O lavrador Antônio Pereira da Silva, de 74 anos, recuperou sua existência legal após mais de uma década constando como morto nos registros oficiais do país. O erro, causado por um homônimo, foi descoberto quando o morador de Miracema do Tocantins tentava emitir uma segunda via de sua certidão de nascimento, perdida em um incêndio. A falha o impediu de acessar serviços públicos e bancários durante anos.
O processo de retificação começou quando cartórios da região não encontraram seu registro original. A investigação revelou que, no sistema, havia uma certidão de óbito de um homem com o mesmo nome, falecido em São Paulo. A mãe do falecido também tinha nome quase idêntico ao da mãe de Antônio, com diferença de apenas uma letra.
Batalha judicial para provar que estava vivo
Para comprovar o equívoco, a Defensoria Pública do Estado do Tocantins solicitou à Secretaria de Segurança Pública de São Paulo os documentos referentes à morte registrada em Osasco. O relatório apontava que o Antônio paulista havia falecido em um acidente de trânsito. A perícia do Instituto de Medicina Legal foi crucial para demonstrar que se tratavam de duas pessoas diferentes.
“A partir da perícia foi possível demonstrar que existiam dois Antônios”, explicou a defensoria responsável pelo caso. O laudo técnico confrontou dados biométricos e outras informações pessoais, confirmando a identidade distinta do lavrador tocantinense.
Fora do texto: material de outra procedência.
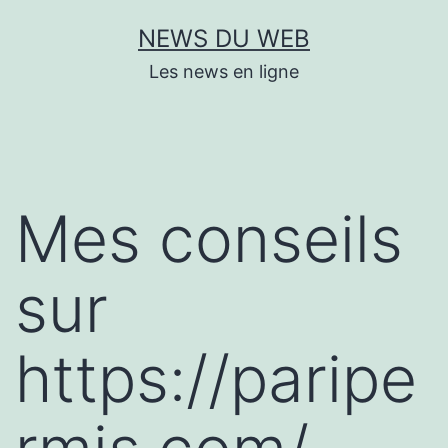
Aller
NEWS DU WEB
au
Les news en ligne
contenu
Mes conseils
sur
https://paripe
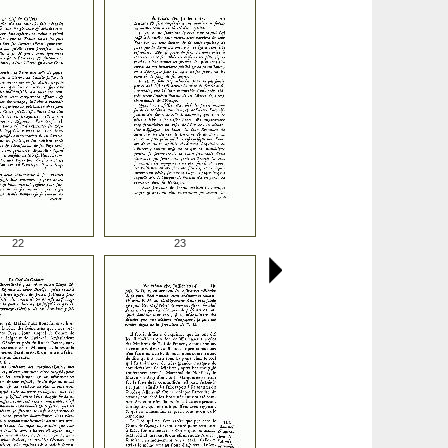
22
23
Emoção ao receber o primeiro documento
Há poucos dias, Antônio Pereira da Silva finalmente recebeu sua nova certidão de nascimento em um cartório de Miracema. O momento foi marcado por forte emoção, tanto para ele quanto para a servidora que entregou o documento. Com a certidão em mãos, o lavrador já providenciou a emissão do CPF e da Carteira de Identidade.
“É a primeira identidade que eu vou pôr no bolso. É um recomeço da minha vida, para começar da estaca zero”, afirmou Antônio, visivelmente emocionado. A falta de documentos o impedia de receber benefícios sociais, abrir contas bancárias e até de realizar transações simples no comércio local.
Próximos passos e regularização
Com a situação regularizada, Antônio agora busca recuperar o tempo perdido e acessar os direitos que lhe foram negados por uma década. A Defensoria Pública acompanhará o processo para garantir que ele consiga todos os documentos necessários e possa, finalmente, usufruir plenamente de sua cidadania.
Casos semelhantes de erro de homonímia em registros civis, embora raros, exigem longas batalhas judiciais para correção. A defensoria orienta que cidadãos que enfrentem situações parecidas busquem assistência jurídica gratuita para resolver o problema.